- Data in this exercise -
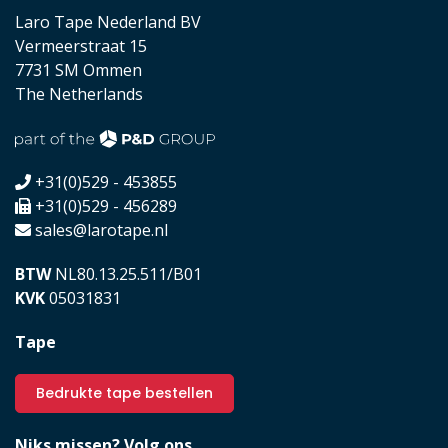
Laro Tape Nederland BV
Vermeerstraat 15
7731 SM Ommen
The Netherlands
+31(0)529 - 453855
+31(0)529 - 456289
sales@larotape.nl
BTW
NL80.13.25.511/B01
KVK
05031831
Tape
Bedrukte tape bestellen
Niks missen? Volg ons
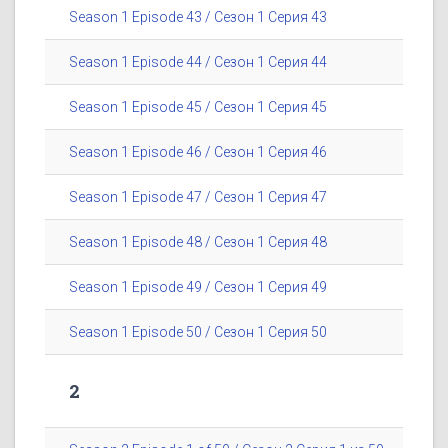
Season 1 Episode 43 / Сезон 1 Серия 43
Season 1 Episode 44 / Сезон 1 Серия 44
Season 1 Episode 45 / Сезон 1 Серия 45
Season 1 Episode 46 / Сезон 1 Серия 46
Season 1 Episode 47 / Сезон 1 Серия 47
Season 1 Episode 48 / Сезон 1 Серия 48
Season 1 Episode 49 / Сезон 1 Серия 49
Season 1 Episode 50 / Сезон 1 Серия 50
2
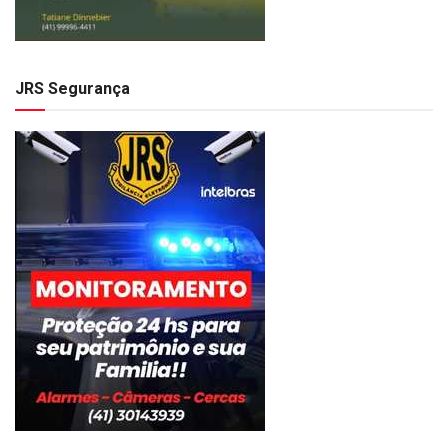
JRS Segurança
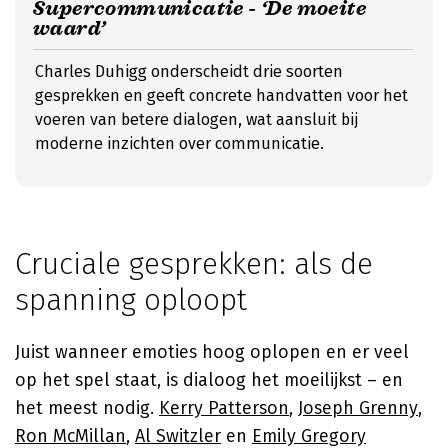
Supercommunicatie - ‘De moeite
waard’
Charles Duhigg onderscheidt drie soorten
gesprekken en geeft concrete handvatten voor het
voeren van betere dialogen, wat aansluit bij
moderne inzichten over communicatie.
Cruciale gesprekken: als de
spanning oploopt
Juist wanneer emoties hoog oplopen en er veel
op het spel staat, is dialoog het moeilijkst – en
het meest nodig.
Kerry Patterson
,
Joseph Grenny
,
Ron McMillan
,
Al Switzler
en
Emily Gregory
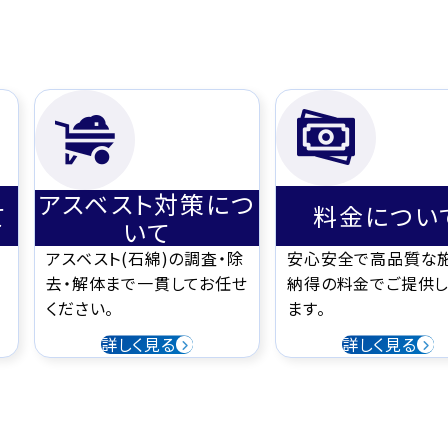
アスベスト対策につ
て
料金につい
いて
アスベスト(石綿)の調査・除
安心安全で高品質な
去・解体まで一貫してお任せ
納得の料金でご提供し
ください。
ます。
詳しく見る
詳しく見る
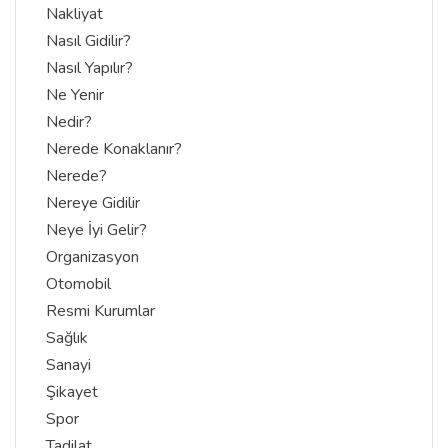
Nakliyat
Nasıl Gidilir?
Nasıl Yapılır?
Ne Yenir
Nedir?
Nerede Konaklanır?
Nerede?
Nereye Gidilir
Neye İyi Gelir?
Organizasyon
Otomobil
Resmi Kurumlar
Sağlık
Sanayi
Şikayet
Spor
Tadilat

- Task -
Extract only the lines from the line containing "去・解体まで一貫してお任せ" through the final line of the records; keep both ends and drop every picture.

- The completed task -
去・解体まで一貫してお任せ
納得の料金でご提供し
ください。
ます。
詳しく見る
詳しく見る
Nakliyat
Nasıl Gidilir?
Nasıl Yapılır?
Ne Yenir
Nedir?
Nerede Konaklanır?
Nerede?
Nereye Gidilir
Neye İyi Gelir?
Organizasyon
Otomobil
Resmi Kurumlar
Sağlık
Sanayi
Şikayet
Spor
Tadilat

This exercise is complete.